Сикст V, римский папа, пригласив как-то в Ватикан синьоров Орсини, Колонна, Савели, графов Ченчи и других, из числа самых могущественных вельмож римских, после нескольких минут приятной беседы с ними, подошел к открытому балкону и, обративши взор свой на лежащий у ног город, сказал присутствующим:
– Или зрение мое помутилось от старости, или точно стены дворцов ваших, сиятельнейшие вельможи, украшены каким-то странным убранством: подите узнайте, что это такое, и сделайте одолжение, дайте мне знать.
Это были повешенные тела разбойников, укрывавшихся в дворцах присутствовавших вельмож. Папа велел схватить их и без всякой жалости повесить на зубчатых стенах дворцов.
Франческо Ченчи, после этого и нескольких других случаев, показавших ему вполне характер папы, счел более удобным убраться подальше; и до самой смерти его оставался в Рока-Петрела, прозванную Рока-Рибальда[2].
Ченчи был очень сильного сложения и, несмотря на преклонные лета, обладал вообще крепким здоровьем, только правая нога у него болела и он хромал. Одаренный воображением и даром слова, он мог бы приобресть славу замечательного оратора, будь другие времена, и не заскакивай его язык, при малейшем волнении, между зубами, отчего голос его походил на звук воды, бегущей между каменьями. Наружность Ченчи далеко нельзя было назвать некрасивой; но при этом у него было такое злое выражение, что ему ни разу не удавалось внушить к себе любви, редко когда уважение, и слишком часто ужас. За исключением волос, превратившихся из черных в белые, нескольких морщин и цвета кожи, принявшей более желтый, желчный оттенок, лицо его оставалось таким точно, каким было и в молодости. Когда он бывал спокоен, на лбу его едва виднелась морщина, не та глубокая морщина, которую накладывает угрызение совести или забота, по едва заметная, легкая черта, которую иногда робко проводит любовь своим крылом на челе отцветающей красоты.
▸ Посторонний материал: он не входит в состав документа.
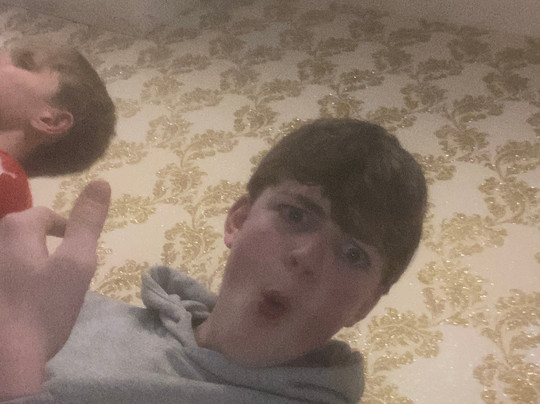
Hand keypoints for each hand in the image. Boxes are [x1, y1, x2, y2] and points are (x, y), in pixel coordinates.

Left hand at [0, 180, 110, 399]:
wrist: (3, 360)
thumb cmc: (43, 307)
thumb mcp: (77, 263)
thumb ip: (88, 222)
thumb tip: (101, 181)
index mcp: (16, 230)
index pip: (45, 215)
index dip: (67, 228)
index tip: (80, 251)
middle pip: (27, 235)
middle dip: (49, 247)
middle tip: (67, 273)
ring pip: (15, 257)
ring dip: (33, 265)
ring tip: (48, 292)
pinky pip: (8, 277)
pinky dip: (19, 284)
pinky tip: (25, 307)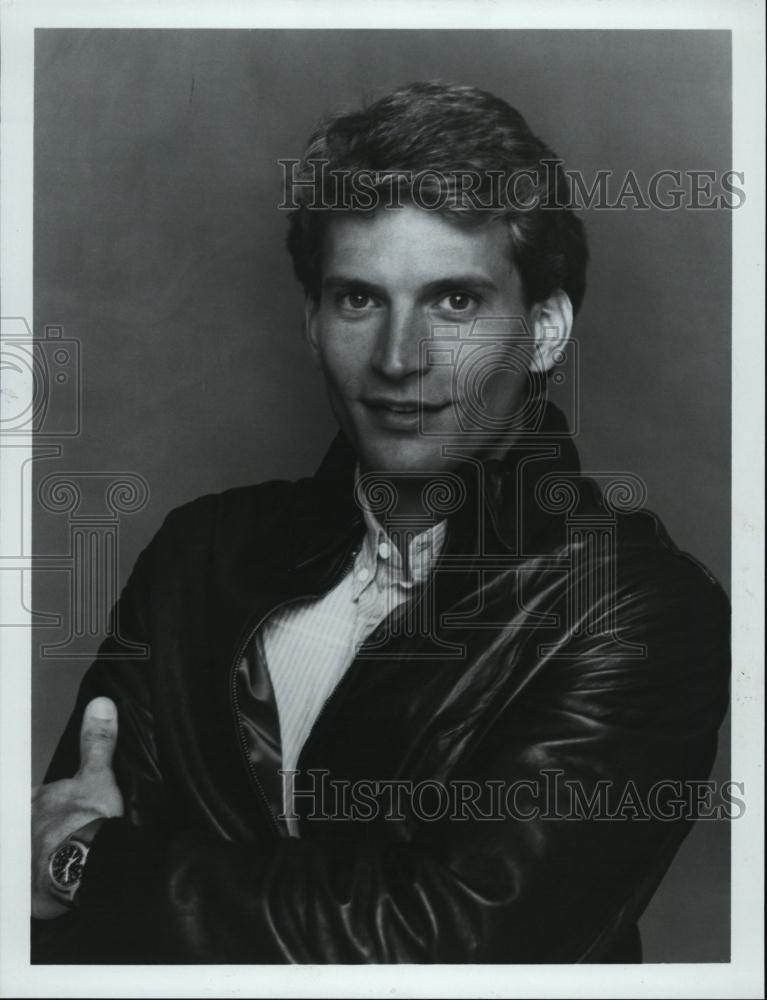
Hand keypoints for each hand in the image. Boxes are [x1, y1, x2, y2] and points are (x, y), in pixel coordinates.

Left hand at [32, 696, 123, 918]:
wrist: (88, 863)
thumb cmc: (89, 821)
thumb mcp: (98, 775)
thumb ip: (97, 742)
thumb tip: (100, 705)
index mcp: (35, 802)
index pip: (34, 801)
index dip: (46, 806)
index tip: (62, 814)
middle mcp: (21, 830)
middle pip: (28, 828)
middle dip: (43, 833)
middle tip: (67, 839)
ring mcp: (22, 859)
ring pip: (29, 855)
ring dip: (41, 858)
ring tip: (64, 866)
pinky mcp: (26, 889)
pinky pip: (31, 886)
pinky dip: (42, 887)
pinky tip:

Глаза его, обыкновенно грустные, оловянного цвета, как глаза разварной рыбы, без всякого блеска, окаймленные серыми кругами, и исполосанные кровяными, багровыми жилками, похожи были на труп в свинцовом гробу. Тонкия губы терялись в морщинах, покрывавших щеки. Лицо это одинаково пристало бы святому и разбойнику; мрачное, неразгаданное, как сфинкс, или как репутация самого графа Ченчи.